*PROBLEM DESCRIPTION:* The whole listing should come back exactly as written, except for the pictures.

*DATA PROVIDED:*
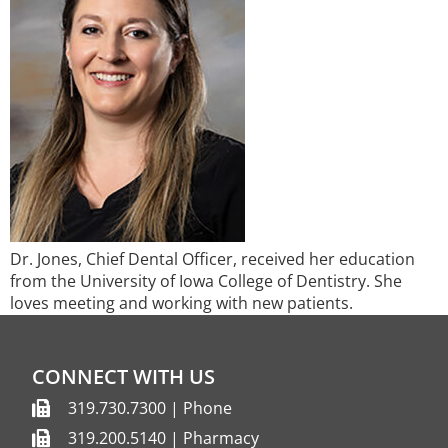
Dr. Jones, Chief Dental Officer, received her education
from the University of Iowa College of Dentistry. She
loves meeting and working with new patients.​
CONNECT WITH US
319.730.7300 | Phone
319.200.5140 | Pharmacy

*ANSWER BOX:*
Dr. Jones, Chief Dental Officer, received her education
from the University of Iowa College of Dentistry. She
loves meeting and working with new patients.​
CONNECT WITH US
319.730.7300 | Phone
319.200.5140 | Pharmacy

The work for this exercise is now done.